### Task statement
Print the following entries without any change.

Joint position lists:
"""

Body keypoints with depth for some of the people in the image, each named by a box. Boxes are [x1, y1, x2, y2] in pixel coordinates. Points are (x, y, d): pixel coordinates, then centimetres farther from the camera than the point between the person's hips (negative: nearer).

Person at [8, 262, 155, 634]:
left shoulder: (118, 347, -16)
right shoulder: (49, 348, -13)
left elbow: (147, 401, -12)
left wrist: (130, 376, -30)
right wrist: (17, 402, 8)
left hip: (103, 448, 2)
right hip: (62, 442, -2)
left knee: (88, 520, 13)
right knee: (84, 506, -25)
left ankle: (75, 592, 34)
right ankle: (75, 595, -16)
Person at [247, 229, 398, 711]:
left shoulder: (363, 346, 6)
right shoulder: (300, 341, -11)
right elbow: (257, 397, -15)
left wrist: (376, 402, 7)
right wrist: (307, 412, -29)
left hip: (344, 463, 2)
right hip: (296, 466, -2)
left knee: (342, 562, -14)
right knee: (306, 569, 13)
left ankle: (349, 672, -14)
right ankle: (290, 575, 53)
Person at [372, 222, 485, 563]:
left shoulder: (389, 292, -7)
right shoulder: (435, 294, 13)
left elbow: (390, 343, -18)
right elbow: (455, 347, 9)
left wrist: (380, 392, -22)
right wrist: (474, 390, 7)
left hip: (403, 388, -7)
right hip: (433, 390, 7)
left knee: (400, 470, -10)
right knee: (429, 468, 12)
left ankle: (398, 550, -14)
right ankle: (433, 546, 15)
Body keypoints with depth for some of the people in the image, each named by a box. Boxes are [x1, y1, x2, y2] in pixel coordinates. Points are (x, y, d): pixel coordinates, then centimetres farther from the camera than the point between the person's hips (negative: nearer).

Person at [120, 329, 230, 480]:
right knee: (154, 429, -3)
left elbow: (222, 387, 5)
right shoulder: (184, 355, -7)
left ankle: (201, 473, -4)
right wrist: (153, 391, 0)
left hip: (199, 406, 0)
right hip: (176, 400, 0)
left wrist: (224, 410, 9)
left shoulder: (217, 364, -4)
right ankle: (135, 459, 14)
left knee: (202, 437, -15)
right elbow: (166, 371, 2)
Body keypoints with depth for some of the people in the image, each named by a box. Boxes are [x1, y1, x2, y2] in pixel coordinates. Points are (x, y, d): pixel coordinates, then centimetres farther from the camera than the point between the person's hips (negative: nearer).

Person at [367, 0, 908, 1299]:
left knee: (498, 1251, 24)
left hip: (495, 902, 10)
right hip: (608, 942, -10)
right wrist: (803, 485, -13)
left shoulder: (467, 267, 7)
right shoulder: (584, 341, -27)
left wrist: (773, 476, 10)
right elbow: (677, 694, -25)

"""

### Written response
Body keypoints with depth for some of the people in the image, each named by a box. Boxes are [x1, y1, x2, y2] in pixel coordinates. Points are (x, y, d): pixel coordinates, then centimetres farther from the camera than the point between the person's hips (negative: nearer).

Person at [8, 262, 155, 634]:
left shoulder: (118, 347, -16)
right shoulder: (49, 348, -13)
left elbow: (147, 401, -12)
left wrist: (130, 376, -30)
right wrist: (17, 402, 8)
left hip: (103, 448, 2)
right hip: (62, 442, -2)
left knee: (88, 520, 13)
right knee: (84, 506, -25)
left ankle: (75, 592, 34)
right ankle: (75, 595, -16)
Person at [247, 229, 398, 711]:
left shoulder: (363, 346, 6)
right shoulder: (300, 341, -11)
right elbow: (257, 397, -15)
left wrist: (376, 402, 7)
right wrist: (307, 412, -29)
left hip: (344, 463, 2)
right hip: (296, 466, -2)
left knee: (342, 562, -14)
right knee: (306, 569, 13)
left ankle: (349, 672, -14)
right ankle: (290, 575, 53)
Person at [372, 222, 485, 563]:
left shoulder: (389, 292, -7)
right shoulder: (435, 294, 13)
left elbow: (390, 343, -18)
right elbow: (455, 347, 9)
left wrist: (380, 392, -22)
right wrist: (474, 390, 7)
left hip: (403, 388, -7)
right hip: (433, 390, 7)
left knee: (400, 470, -10)
right knee: (429, 468, 12)
left ankle: (398, 550, -14)
right ankle: (433, 546, 15)
Body keypoints with depth for some of the people in the image, each named by a box. Boxes are [x1, y1, x2, y2] in pixel coordinates. Points are (x, y, d): pixel coordinates, then centimetres farther from the camera than the point between the person's hips (negative: nearer).

Person at [120, 329, 230, 480]:
right knee: (154, 429, -3)
left elbow: (222, 387, 5)
right shoulder: (184, 355, -7)
left ankle: (201, 473, -4)
right wrist: (153, 391, 0)
left hip: (199, 406, 0)
right hip: (176, 400, 0)
left wrist: (224, 410, 9)
left shoulder: (217, 364, -4)
right ankle: (135, 459, 14)
left knee: (202, 437, -15)
right elbow: (166, 371, 2)
Body keypoints with depth for some of the people in the image, each named by a box. Boxes are [x1, y1, x2, y2] in pixel coordinates. Points are (x, y, d): pixel coordinates, then centimetres farther from the camera than the point between the person's hips (negative: nearer).

Person at [367, 0, 908, 1299]:
left knee: (498, 1251, 24)
left hip: (495, 902, 10)
right hip: (608, 942, -10)
right wrist: (803, 485, -13)
left shoulder: (467, 267, 7)
right shoulder: (584, 341, -27)
left wrist: (773, 476, 10)
right elbow: (677, 694, -25)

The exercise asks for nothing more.